10 Photos of Ronda Rousey's Husband, Travis Browne: Meet the 6'7" UFC Heavyweight Who Nursed Rousey Back to MMA Glory
Exploring the personal and professional journey of Ronda Rousey and Travis Browne beyond the octagon.

Ronda Rousey made her MMA comeback in Los Angeles on 16 May 2026, submitting Gina Carano in 17 seconds, but away from the bright lights many fans were asking a different question: who is the 6ft 7in former UFC heavyweight Travis Browne, whom Rousey credits with helping her return to fighting form? Rousey and Browne now sit at the centre of one of combat sports' most recognisable families, with their life together stretching far beyond the cage.
Rousey and Browne's story began inside the close-knit world of the UFC. Both were active on the roster when they met around 2015, she already a global star in the bantamweight division, he a dangerous presence among the heavyweights. Before their relationship entered the public eye, Browne had built a solid career of his own, competing in the UFC from 2010 to 2017 and earning a reputation for explosive finishes and a willingness to face anyone.
Travis Kuualiialoha Browne was born in Hawaii and brought that background into his fighting identity. His 6ft 7in frame made him one of the most imposing men in the division, but there was a certain ease to the way he moved that set him apart from the stereotypical lumbering heavyweight.
During his seven years under the UFC banner he mixed with some of the sport's most dangerous names, and although he never captured a title, he was seen as a serious threat on any given night.
By the time Browne chose to step away from professional fighting in 2017, his life was already changing in other ways. His relationship with Rousey had shifted from rumour to reality, and both were figuring out what a shared future might look like after the intensity of their peak competitive years.
A Life Beyond the Octagon
Rousey and Browne did not start out trying to become MMA's power couple. Their bond grew in the trenches of shared training camps, media obligations and the particular strain that comes with being punched and kicked for a living in front of millions.
Publicly, Browne chose not to dress their relationship up with grand rhetoric. Asked about Rousey at the time, he described it in straightforward terms, 'She's my woman and I'm her man.' For fans used to the bluster and bravado of fight promotion, that simple phrase became a kind of shorthand for how grounded the pair appeared to be with one another.
The personal milestones followed quickly. In April 2017, Browne proposed to Rousey on a trip to New Zealand, choosing a waterfall as the backdrop rather than a red carpet. They married on 26 August 2017 in Hawaii, in an outdoor ceremony that reflected his roots rather than the glitz of Las Vegas where both had spent so many nights fighting.
Family has since become the spine of their story. The couple have two daughters together. Their first, La'akea Makalapuaokalanipō Browne, arrived in September 2021.Their second, Liko'ula Pā'ūomahinakaipiha Browne, was born in January 2025. The names are a deliberate nod to Browne's Hawaiian heritage, and speak to how determined they are to keep that culture alive for their children.

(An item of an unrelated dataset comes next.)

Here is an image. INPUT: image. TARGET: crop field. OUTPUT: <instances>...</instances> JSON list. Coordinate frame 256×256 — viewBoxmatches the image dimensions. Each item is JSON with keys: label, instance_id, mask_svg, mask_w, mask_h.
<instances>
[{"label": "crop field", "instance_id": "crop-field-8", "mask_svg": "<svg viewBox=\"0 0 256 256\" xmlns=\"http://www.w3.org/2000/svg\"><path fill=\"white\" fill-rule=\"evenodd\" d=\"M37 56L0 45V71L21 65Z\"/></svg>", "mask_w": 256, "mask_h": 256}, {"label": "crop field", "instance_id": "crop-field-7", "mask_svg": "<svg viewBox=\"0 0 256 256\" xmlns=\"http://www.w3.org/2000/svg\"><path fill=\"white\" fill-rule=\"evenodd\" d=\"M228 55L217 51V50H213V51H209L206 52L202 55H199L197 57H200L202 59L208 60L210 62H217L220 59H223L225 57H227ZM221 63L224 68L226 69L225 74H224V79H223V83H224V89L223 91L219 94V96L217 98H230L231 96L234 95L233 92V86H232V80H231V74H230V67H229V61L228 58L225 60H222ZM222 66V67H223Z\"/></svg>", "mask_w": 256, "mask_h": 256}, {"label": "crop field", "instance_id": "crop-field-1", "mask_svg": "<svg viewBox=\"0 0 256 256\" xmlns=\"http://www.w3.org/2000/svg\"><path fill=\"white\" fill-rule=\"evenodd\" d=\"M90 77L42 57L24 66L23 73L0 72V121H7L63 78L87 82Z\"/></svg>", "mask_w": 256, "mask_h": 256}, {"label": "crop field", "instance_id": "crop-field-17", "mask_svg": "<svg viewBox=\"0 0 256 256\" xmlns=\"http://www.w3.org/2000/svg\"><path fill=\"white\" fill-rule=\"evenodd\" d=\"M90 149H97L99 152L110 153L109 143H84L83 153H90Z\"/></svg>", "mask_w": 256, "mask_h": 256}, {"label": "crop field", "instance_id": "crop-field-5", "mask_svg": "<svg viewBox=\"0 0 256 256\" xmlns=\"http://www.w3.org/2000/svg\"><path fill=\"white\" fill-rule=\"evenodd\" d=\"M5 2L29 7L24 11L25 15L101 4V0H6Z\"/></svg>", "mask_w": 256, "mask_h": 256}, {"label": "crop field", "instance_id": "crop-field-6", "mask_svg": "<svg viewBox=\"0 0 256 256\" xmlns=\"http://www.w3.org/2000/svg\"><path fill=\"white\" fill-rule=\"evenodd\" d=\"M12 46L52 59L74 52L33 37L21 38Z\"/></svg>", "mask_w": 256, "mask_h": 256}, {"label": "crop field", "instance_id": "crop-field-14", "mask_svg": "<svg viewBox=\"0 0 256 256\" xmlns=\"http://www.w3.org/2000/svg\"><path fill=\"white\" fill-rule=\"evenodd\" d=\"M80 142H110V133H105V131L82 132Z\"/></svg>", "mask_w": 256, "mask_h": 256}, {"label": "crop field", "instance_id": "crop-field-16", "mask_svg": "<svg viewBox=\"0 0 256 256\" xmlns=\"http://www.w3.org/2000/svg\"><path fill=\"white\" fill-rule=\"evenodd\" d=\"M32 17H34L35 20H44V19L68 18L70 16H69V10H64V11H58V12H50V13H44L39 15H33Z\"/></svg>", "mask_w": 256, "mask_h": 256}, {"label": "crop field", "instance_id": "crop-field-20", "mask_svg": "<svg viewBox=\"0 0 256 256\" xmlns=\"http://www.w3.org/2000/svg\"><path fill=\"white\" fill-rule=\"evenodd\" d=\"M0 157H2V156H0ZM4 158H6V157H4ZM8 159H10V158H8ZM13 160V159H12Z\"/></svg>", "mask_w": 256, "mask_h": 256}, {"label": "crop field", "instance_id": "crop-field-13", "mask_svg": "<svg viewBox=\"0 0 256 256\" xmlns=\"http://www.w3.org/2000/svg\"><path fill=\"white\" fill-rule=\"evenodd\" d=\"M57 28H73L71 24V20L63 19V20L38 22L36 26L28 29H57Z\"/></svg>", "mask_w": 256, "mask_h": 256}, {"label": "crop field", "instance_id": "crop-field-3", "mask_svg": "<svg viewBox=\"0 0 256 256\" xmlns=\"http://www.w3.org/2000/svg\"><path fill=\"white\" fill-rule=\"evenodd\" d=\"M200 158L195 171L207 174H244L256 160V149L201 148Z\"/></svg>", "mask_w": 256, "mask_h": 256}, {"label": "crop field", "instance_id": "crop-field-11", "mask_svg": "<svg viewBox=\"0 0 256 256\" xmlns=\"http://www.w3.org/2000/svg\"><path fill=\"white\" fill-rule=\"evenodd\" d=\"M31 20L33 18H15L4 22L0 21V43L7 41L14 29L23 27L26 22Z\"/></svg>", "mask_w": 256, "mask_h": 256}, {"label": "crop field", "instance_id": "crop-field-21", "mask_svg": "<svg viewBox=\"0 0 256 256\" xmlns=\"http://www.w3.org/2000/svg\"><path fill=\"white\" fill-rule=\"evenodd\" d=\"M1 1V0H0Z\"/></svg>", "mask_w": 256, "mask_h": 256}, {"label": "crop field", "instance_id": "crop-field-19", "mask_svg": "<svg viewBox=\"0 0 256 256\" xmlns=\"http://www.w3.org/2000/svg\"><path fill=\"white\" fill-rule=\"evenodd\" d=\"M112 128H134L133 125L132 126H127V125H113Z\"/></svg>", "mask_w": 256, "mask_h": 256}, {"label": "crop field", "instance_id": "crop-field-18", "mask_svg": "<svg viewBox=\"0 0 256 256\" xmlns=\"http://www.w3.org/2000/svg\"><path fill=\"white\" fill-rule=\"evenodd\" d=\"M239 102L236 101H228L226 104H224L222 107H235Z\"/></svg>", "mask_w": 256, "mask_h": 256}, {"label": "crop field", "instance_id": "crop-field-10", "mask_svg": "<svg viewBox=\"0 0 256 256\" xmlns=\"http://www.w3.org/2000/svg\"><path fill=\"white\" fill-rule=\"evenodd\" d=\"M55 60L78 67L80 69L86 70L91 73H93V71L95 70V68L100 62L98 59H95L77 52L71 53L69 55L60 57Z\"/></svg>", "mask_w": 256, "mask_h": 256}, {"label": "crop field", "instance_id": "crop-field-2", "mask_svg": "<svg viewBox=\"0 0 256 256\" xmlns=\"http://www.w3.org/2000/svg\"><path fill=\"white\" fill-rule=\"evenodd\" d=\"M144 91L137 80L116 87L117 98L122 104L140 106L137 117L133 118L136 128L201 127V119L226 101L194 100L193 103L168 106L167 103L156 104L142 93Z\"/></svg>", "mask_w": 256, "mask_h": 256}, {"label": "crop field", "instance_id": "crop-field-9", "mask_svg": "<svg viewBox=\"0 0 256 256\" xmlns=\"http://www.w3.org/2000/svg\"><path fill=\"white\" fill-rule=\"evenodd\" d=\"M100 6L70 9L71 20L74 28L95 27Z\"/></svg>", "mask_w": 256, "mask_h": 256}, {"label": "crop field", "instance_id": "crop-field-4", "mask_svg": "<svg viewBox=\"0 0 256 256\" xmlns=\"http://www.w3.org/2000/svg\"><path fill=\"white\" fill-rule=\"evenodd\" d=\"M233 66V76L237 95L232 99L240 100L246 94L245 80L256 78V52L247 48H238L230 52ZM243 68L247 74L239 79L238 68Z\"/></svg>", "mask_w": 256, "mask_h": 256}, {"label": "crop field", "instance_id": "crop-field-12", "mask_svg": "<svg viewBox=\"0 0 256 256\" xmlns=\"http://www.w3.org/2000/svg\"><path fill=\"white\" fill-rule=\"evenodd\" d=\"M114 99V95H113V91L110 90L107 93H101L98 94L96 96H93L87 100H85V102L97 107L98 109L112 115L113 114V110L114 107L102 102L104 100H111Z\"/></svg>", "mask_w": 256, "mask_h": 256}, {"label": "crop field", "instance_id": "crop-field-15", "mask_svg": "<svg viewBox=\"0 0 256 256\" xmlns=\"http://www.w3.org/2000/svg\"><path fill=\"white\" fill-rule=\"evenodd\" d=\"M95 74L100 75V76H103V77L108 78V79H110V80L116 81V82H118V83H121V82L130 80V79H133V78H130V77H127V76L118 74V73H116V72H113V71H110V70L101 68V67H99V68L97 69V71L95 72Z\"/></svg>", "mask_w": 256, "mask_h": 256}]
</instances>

Browne also has two sons from a previous relationship, and the result is a blended household that, by their own account, places a premium on time outdoors, community ties and a version of normality that can be hard to maintain when your mother is one of the most famous fighters on the planet.
Browne's Quiet Role in Rousey's Return
When Browne left active competition around the time of their wedding, he did not step away from the fight world altogether. Instead, he shifted into other projects that kept one foot in that environment while allowing a more sustainable rhythm.
He has worked on podcasting and media ventures that revolve around wellness, mindset and practical life skills, using his experience from the highs and lows of heavyweight fighting as a backdrop rather than a sales pitch.

It is an evolution familiar to many retired athletes, but for Browne the timing mattered. Rousey was navigating her exit from the UFC, her move into WWE and acting, and a period in which her relationship with MMA looked, at best, complicated.
That makes his presence around her 2026 comeback all the more striking. As Rousey prepared to face Gina Carano at the Intuit Dome in Los Angeles after nearly a decade away from professional MMA, Browne was a constant figure in the background, visible cageside and during public appearances. He was no longer the fighter in the spotlight, but the partner making sure the details of life around camp stayed manageable.
The fight itself was brief and brutal, in the way that so many of Rousey's best nights have been. In front of a global audience, she applied her trademark armbar just 17 seconds into the opening round, forcing Carano to tap and instantly reviving talk of her as one of the sport's enduring legends.
For fans, that 17-second submission was the headline. For those who have followed Rousey and Browne more closely, it also felt like the culmination of a longer, quieter process, a former heavyweight contender helping his wife find her way back to a sport that once seemed to have taken everything from her, and standing a step behind while she reclaimed it.